Louis cardinals. I love cardinals most of all, but really, Cardinals as symbols
of competitive prowess?
Beyond the courage, cunning
and ferocity of warrior and natural totems, some teams always evoked forces of
nature such as the Iowa State cyclones. More recently the WNBA gathered a large
number of earth elemental almost pagan names—the storm, sky, sun, comets,
sparks, and shock. They remind me a bit of a feminist take on getting away from
male stereotype names to imbue nature elementals into the women’s teams.
No reflection on team names
would be complete how names reveal that professional teams are capitalist enterprises. Their owners will happily abandon one region for another in pursuit
of better profits. This disease afflicts the NBA more than any other sport. No
one dodges trolleys in Los Angeles.

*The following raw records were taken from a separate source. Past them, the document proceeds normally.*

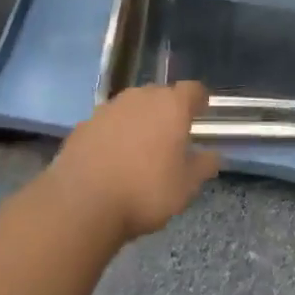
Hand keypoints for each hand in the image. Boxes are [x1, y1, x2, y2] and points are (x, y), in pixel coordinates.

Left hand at [48, 82, 220, 241]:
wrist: (81, 205)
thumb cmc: (145, 192)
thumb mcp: (186, 187)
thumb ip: (203, 166)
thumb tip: (213, 155)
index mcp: (172, 106)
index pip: (193, 90)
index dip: (199, 100)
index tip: (201, 113)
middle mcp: (141, 98)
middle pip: (160, 94)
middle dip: (167, 110)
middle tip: (171, 135)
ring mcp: (108, 109)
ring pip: (132, 107)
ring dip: (139, 120)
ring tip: (140, 148)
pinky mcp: (83, 125)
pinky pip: (108, 122)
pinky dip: (114, 134)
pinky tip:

But the Brooklyn Dodgers took the name when
they abandoned Brooklyn for LA fifty plus years ago as harbingers of move west
and south of the country. No real lakes exist near LA but the LA Lakers still
carry their moniker from their sojourn in Minnesota where the Lakers made lots
of sense. In one of the silliest name migrations Utah has the Jazz which they
stole from New Orleans who stole the Hornets from Charlotte. Last week as an
act of contrition, the Hornets will now become the Pelicans to connect to that
indigenous grand bird which is the state’s namesake. Some names travel well and
resonate with history. The Oakland Athletics kept “athletics” through their
travels to Kansas City (the team I grew up with) from Philadelphia or the
Atlanta Braves who carried the grand name from Boston to Milwaukee to Atlanta.
Both Oakland and Atlanta proudly claim all the great stars of the team/names
long meandering histories.
The team name Brave
points to how many team names can illuminate our nation’s fraught relation with
Native American history. Leaving aside modern political correctness charges,
most team names like the braves or Seminoles or Indians honored a narrative of
warrior society that emphasized bravery, strength, tenacity and hunter’s mind,
although I will never figure out the pure moral ugliness of Redskins. We can get into university-based
discussions of whether this “appropriates” cultural identities by dominant
white male culture. These postmodern positions led the NCAA to fight to banish
such names from colleges. But the proud names carried by many teams evoked a
different image affiliated with the warrior traditions of historical and
natural totem names.
I think the wealth of team
names reflect the wild diversity of the country and its many contradictions in
its history. They remind us that naming our teams names ourselves.